Global perspective Human stories

DR of Congo: UN food agency to resume airlifts to feed war victims

DR of Congo: UN food agency to resume airlifts to feed war victims

The United Nations World Food Programme (WFP) today announced that it was resuming emergency airlift operations – for the third time in the past year – for thousands of people trapped by war in the northern part of the Democratic Republic of Congo (DRC).

WFP said the operation would enable the agency to transport food to at least 24,000 people in the northern Katanga province, which remains cut off by war.

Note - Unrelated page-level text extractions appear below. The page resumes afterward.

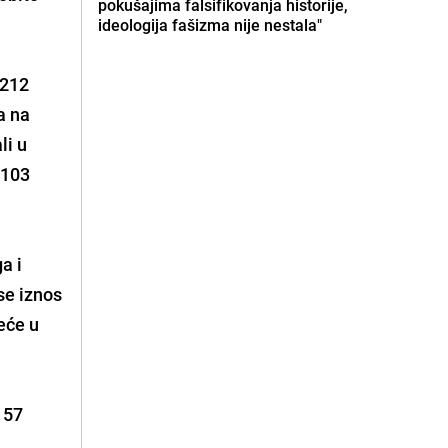
pokušajima falsifikovanja historije,
ideologija fašizma nije nestala"
1212
a na
li u
 103
a i
se iznos
eće u
o 57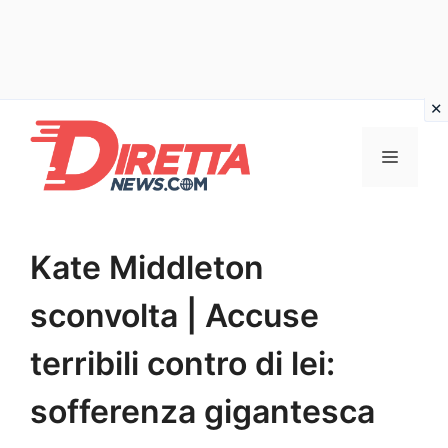
Vai
al
Menu
contenuto
Kate Middleton
sconvolta | Accuse
terribili contro di lei:
sofferenza gigantesca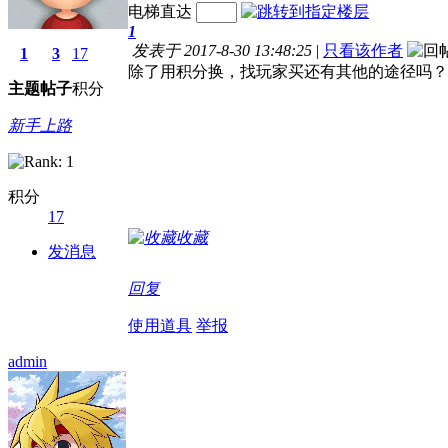
电梯直达
1
发表于 2017-8-30 13:48:25
|
只看该作者
1
3
17
除了用积分换，找玩家买还有其他的途径吗？
主题
帖子
积分
新手上路
积分
17
收藏
发消息
回复
使用道具
举报
admin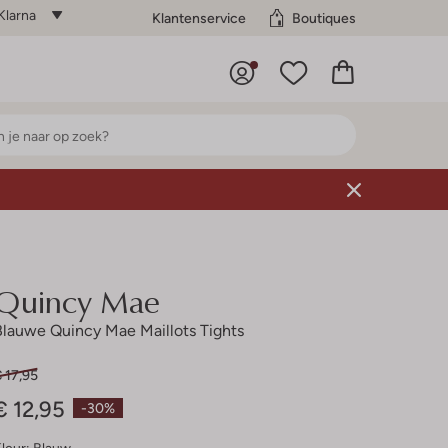
Klarna
Klantenservice
Boutiques
Quincy Mae
Blauwe Quincy Mae Maillots Tights
 17,95
€ 12,95
-30%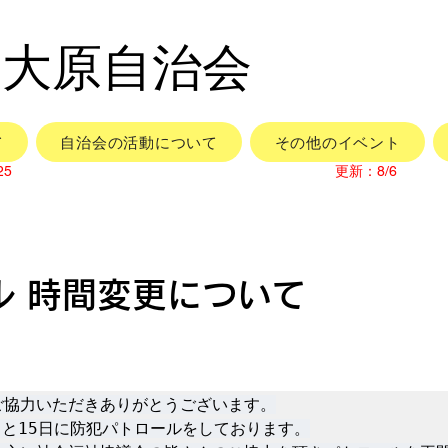
市大原自治会
て
自治会の活動について
その他のイベント
25
更新：8/6
ル 時間変更について
協力いただきありがとうございます。

日と15日に防犯パトロールをしております。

"Tens of thousands of people continue to come out of their hiding places in the woods, attracted by food distributions provided in nutritional centres," said Felix Bamezon, WFP's Representative for DRC. "The majority of these people are women and children whose nutritional status is precarious."

When the war that started in 1998 spilled into Katanga, hundreds of thousands of people fled their homes and sought refuge in the bush. The deployment of UN peacekeeping forces encouraged thousands to emerge from their rural hiding places and seek aid in urban centres.

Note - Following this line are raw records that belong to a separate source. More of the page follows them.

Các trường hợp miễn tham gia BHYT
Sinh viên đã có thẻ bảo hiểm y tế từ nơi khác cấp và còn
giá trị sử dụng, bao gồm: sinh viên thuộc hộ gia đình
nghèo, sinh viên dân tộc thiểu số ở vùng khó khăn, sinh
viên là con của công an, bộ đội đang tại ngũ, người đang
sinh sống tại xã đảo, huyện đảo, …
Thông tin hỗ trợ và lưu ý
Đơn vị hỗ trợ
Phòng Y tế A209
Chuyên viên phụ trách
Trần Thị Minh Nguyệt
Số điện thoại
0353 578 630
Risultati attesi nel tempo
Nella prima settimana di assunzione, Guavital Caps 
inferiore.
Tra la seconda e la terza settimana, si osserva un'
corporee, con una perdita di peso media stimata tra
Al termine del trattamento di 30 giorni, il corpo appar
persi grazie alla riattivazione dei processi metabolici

The current WFP airlift, costing $950,000, will provide 1,100 tons of urgently needed maize meal, pulses, corn soya blend, vegetable oil, sugar and salt to feeding centres in eight villages.

Despite the success of the earlier airlifts, and the one under way, WFP said it was deeply concerned about hundreds of thousands of people still living in isolated villages without food. As frontline fighting in the area continues, the villagers' fields are regularly plundered by various armed forces operating in the area.